Fenomen przecenionych zakupów, który zawitał do Norwegii w 2010 roku, stał się swego rodzaju oficjalnym początkiem zakupów bożonarodzeniowych zarówno w Norwegii, jak i w kraju jego pochodzenia, USA.
Chcą wydawać, ale są sceptyczni
Z ankiety przeprowadzonej przez Norstat dla Virke – głównej organizacji branży handlowo-usługowej, wynika, że 27 proc. mieszkańców Norwegii zrobi zakupy podczas Czarnego Tygodnia, z czego 62 proc. – będzie szukać już prezentów świątecznych.
Niektórzy już w listopadzie zaczynają w Norwegii świąteczne zakupy.Źródło: stock.adobe.com/licencja standardowa
Mimo wszystko zaufanie do rabatów maleje, a dla klientów ważniejsze niż kiedykolwiek jest obecnie sprawdzanie historii cen. Nowe przepisy nakładają na sklepy obowiązek podawania najniższej ceny z ostatnich 30 dni przed rozpoczęciem kampanii.

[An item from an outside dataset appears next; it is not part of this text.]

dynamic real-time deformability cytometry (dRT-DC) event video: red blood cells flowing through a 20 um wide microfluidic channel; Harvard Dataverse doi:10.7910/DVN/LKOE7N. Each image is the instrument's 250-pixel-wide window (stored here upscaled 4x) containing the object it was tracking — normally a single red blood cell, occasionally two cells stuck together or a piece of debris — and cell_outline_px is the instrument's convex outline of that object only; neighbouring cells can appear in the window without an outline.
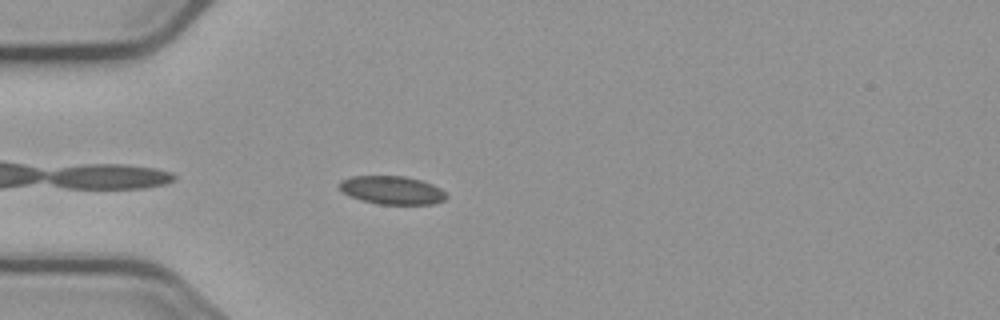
{"species": "common noctule bat (a hibernating species)", "species_latin": "Nyctalus noctula", "temperature_condition": "cold", "stored_images_in_passage": 3, "camera_frame_rate_fps": 3000, "um_per_image_px": 0.085, "animal": {"sex": "male", "body_mass_g": 23.1, "forearm_length_mm": 52.7}, "frame": {"image": 1, "passage_image": 3, "time_ms": 2.333, "image_size_px": [1000, 320], "cell_outline_px": [[448, 196], [444, 200], [432, 204], [376, 204], [352, 196], [344, 192], [340, 188], [340, 180], [352, 176], [404, 176], [420, 180], [432, 184], [440, 188]], "centroid_in_image_um": [33.34, 16.16], "position_along_channel_um": 51.7, "area_um2": 17.4}}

Ostrzega się jednak konsumentów, że w dalszym ciągu mogą pojawić się niejasności co do tego, co jest przedstawiane jako „cena przedwyprzedażowa”.
Nastawienie konsumentów do Black Week jest zróżnicowane, przy coraz większym nacisku na kwestie środowiskowe i kosztowe. Dlatego część sklepów rezygnuje z udziału w kampanii, aby zmniejszyć wpływ na środowisko i lepiej zarządzać marżami finansowymi.
Elektronika, ubrania, sport
Na szczycie listy popularnych produktów, które znajdą się na celowniku konsumentów podczas Black Week, znajduje się elektronika. Około 55 proc. klientów twierdzi, że chce kupować elektronikę, choć inne przedmioty, takie jak ubrania i buty (47 proc.), również znajdują się wysoko w rankingu. 28 proc. zaś zamierza polować na sprzęt sportowy i rekreacyjny.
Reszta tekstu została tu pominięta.